Piclo is preparing to launch the next phase of its flexibility platform, a genuine marketplace that enables people to bid into multiple tenders – and trade their commitments.

It will also provide ‘compare the market’ type functionality for people to strike standardised and simplified flexible PPAs – using historical data to rate providers.

The company has secured £562k of government funding to build the marketplace, which CEO James Johnston said is now “exiting stealth mode”, though the trial is unlikely to launch officially before summer.

Trade deals

To date, Piclo has focused on DNO flexibility services, encouraging those with flexible assets to register them on the platform and bid into relevant procurement rounds and secure contracts to help balance local grids.

Now it has built out the sell-side of the market (some 250-plus registered flexibility providers), it is working to add more on the buy-side. This includes secondary trading of ancillary services such as Stor, where contracts can now be transferred after National Grid ESO adopted a rule change.

More services, including trading flexible connections, will be added, though “it’s not going to cover everything to begin with,” said Johnston. “We need to prioritise the low hanging fruit.”

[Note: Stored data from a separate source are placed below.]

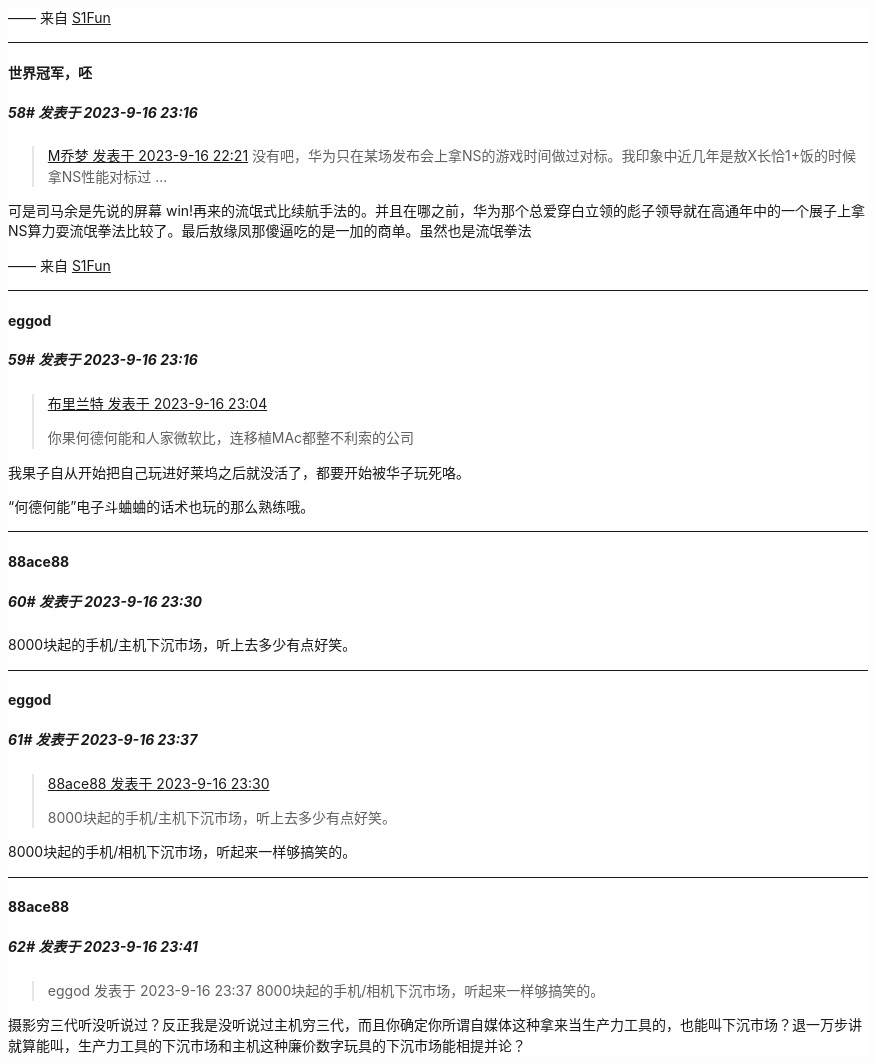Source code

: —— 来自 [S1Fun](https://s1fun.koalcat.com)

*****

####  世界冠军，呸  
##### 58#       发表于 2023-9-16 23:16

<blockquote><a href="httphttps://bbs.saraba1st.com/2b/forum.php?mod=redirect&amp;goto=findpost&amp;pid=62431224&amp;ptid=2153046" target="_blank">M乔梦 发表于 2023-9-16 22:21</a>
没有吧，华为只在某场发布会上拿NS的游戏时间做过对标。我印象中近几年是敖X长恰1+饭的时候拿NS性能对标过 ...</blockquote>
可是司马余是先说的屏幕 win!再来的流氓式比续航手法的。并且在哪之前，华为那个总爱穿白立领的彪子领导就在高通年中的一个展子上拿NS算力耍流氓拳法比较了。最后敖缘凤那傻逼吃的是一加的商单。虽然也是流氓拳法

—— 来自 [S1Fun](https://s1fun.koalcat.com)

*****

####  eggod  
##### 59#       发表于 2023-9-16 23:16

<blockquote><a href="httphttps://bbs.saraba1st.com/2b/forum.php?mod=redirect&amp;goto=findpost&amp;pid=62431763&amp;ptid=2153046" target="_blank">布里兰特 发表于 2023-9-16 23:04</a>

你果何德何能和人家微软比，连移植MAc都整不利索的公司</blockquote>
我果子自从开始把自己玩进好莱坞之后就没活了，都要开始被华子玩死咯。

“何德何能”电子斗蛐蛐的话术也玩的那么熟练哦。

*****

####  88ace88  
##### 60#       发表于 2023-9-16 23:30

8000块起的手机/主机下沉市场，听上去多少有点好笑。


*****

####  eggod  
##### 61#       发表于 2023-9-16 23:37

<blockquote><a href="httphttps://bbs.saraba1st.com/2b/forum.php?mod=redirect&amp;goto=findpost&amp;pid=62432010&amp;ptid=2153046" target="_blank">88ace88 发表于 2023-9-16 23:30</a>

8000块起的手机/主机下沉市场，听上去多少有点好笑。</blockquote>
8000块起的手机/相机下沉市场，听起来一样够搞笑的。

*****

####  88ace88  
##### 62#       发表于 2023-9-16 23:41

<blockquote>eggod 发表于 2023-9-16 23:37
8000块起的手机/相机下沉市场，听起来一样够搞笑的。</blockquote>
摄影穷三代听没听说过？反正我是没听说过主机穷三代，而且你确定你所谓自媒体这种拿来当生产力工具的，也能叫下沉市场？退一万步讲就算能叫，生产力工具的下沉市场和主机这种廉价数字玩具的下沉市场能相提并论？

However, the types of product that can ultimately be traded on the marketplace will only be limited by contractual rules – if they are allowed to be traded, they will be traded, said Johnston.

Compare the flex PPA market

Later this year Piclo aims to launch the flexible power purchase agreements (PPA) aspect.

Asset operators and developers seek offtake agreements with a licenced entity so they can access all markets. They can choose from a variety of providers, with some aggregators now holding supply licences.

But it is not always a transparent process and the market lacks standardisation.

Piclo aims to enable a standard format and process to take place on the platform so that flex asset providers can pick a partner according to their merits and ultimately use historical performance data to inform decisions.

Value and visibility

Putting everything in one place via a single interface for traders is one of the platform’s benefits, said Johnston. Common processes and market transparency encourages participation, he added, and Johnston believes that greater transparency on offtaker performance “can only help developers attract finance to complete their projects”.

He thinks the marketplace can also add value to market participants through better co-ordination.

“For example, if flex providers are sharing the latest availability of their assets in order to secure transfers of Stor contracts, that visibility is useful to DNOs in their planning,” said Johnston. “So it adds value and helps them to co-ordinate.”

He added that the standardised DNO contracts the ENA is working to deliver will also be integrated into the platform when they are ready.

Competition is good

There are now several other flex marketplaces vying to enable similar multi-faceted trades, such as Centrica’s Local Energy Market in Cornwall, and the Nodes market platform, a joint venture between Nord Pool and Norwegian utility Agder Energi.

Johnston has always argued that competition will drive innovation.

“It is very useful to have emerging platforms. If you think about standardisation in a transitioning market it will lead to bad results,” he told The Energyst in 2018.

“But I believe there will be natural consolidation. Look at the stock market, it is not a regulated monopoly but there are only two in the UK. I think that will eventually emerge in flex. There are a small number of parties focusing on different niches, so let that play out,” said Johnston. “And if there weren’t any other players, we would be quite worried.”

That view has not changed, he told The Energyst this week.

“The biggest challenge competitors face is not each other, but trying to move the market forward; trying to create the liquidity and volume of transactions, that is our shared goal,” said Johnston.

“Emerging competition and approaches are very welcome. All the [flex] platforms are subtly different, and as long as we continue to grow and learn from each other, right now there is definitely room for multiple platforms.”

In the meantime, Piclo also has international ambitions.

“I can’t say anything right now, but we have a lot of plates spinning globally,” said Johnston. “Watch this space.”